The clerk stared for some seconds as if at a demon and vanished.

“What authority have you for what you say?” asked Lord Pooley abruptly. “Whom did you consult?”

“I consulted a bandstand,” said Father Brown, scratching his head. “But, no, I’m wrong; I consulted a book, too. I picked it up on a bookstall in London—very cheap, too.”

He had taken out of his pocket a small, stout, leather-bound volume, and Flambeau, looking over his shoulder, could see that it was some book of old travels, and had a leaf turned down for reference.

“‘The only form in which Voodoo—‘” began Father Brown, reading aloud.

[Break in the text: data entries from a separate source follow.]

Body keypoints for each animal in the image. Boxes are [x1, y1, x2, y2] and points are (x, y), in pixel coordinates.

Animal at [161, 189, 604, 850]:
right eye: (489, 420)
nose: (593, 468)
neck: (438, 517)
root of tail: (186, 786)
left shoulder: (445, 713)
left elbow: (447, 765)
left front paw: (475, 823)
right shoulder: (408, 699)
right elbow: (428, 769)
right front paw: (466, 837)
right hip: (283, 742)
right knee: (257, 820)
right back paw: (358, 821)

“In which what?” inquired his lordship.

“‘In which Voodoo,’” repeated the reader, almost with relish, “‘is widely organized outside Jamaica itself is in the form known as the Monkey, or the God of the Gongs, which is powerful in many parts of the two American continents, especially among half-breeds, many of whom look exactly like white men. It differs from most other forms of devil-worship and human sacrifice in the fact that the blood is not shed formally on the altar, but by a sort of assassination among the crowd. The gongs beat with a deafening din as the doors of the shrine open and the monkey-god is revealed; almost the whole congregation rivet ecstatic eyes on him. But after—‘”

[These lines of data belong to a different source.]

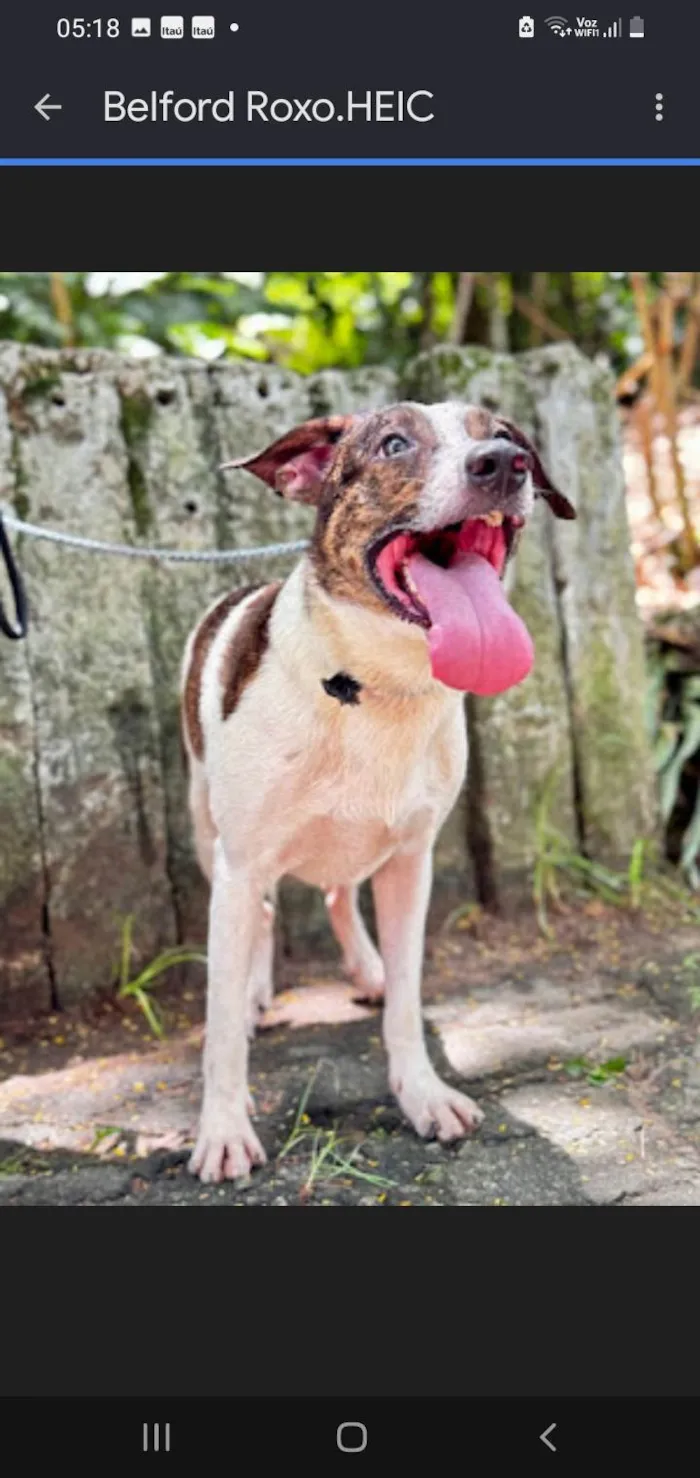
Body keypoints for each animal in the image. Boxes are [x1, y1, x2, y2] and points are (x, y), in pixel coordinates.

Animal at [180, 399, 572, 1182]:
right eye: (393, 444)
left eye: (504, 435)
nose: (501, 464)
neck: (375, 685)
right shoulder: (240, 866)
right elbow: (221, 1032)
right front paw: (224, 1129)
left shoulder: (410, 862)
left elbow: (407, 1002)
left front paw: (422, 1093)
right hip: (208, 830)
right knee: (261, 916)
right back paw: (257, 990)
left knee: (336, 894)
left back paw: (366, 967)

The door of the room was flung open, and the fashionable negro stood framed in it, his eyeballs rolling, his silk hat still insolently tilted on his head. “Huh!” he cried, showing his apish teeth. “What this? Huh! Huh! You steal a coloured gentleman’s prize—prize his already—yo’ think yo’ jes’ save that white ‘Talian trash—”

“The matter is only deferred,” said the nobleman quietly. “I will be with you to explain in a minute or two.”

“Who you to—” shouted Nigger Ned, beginning to storm.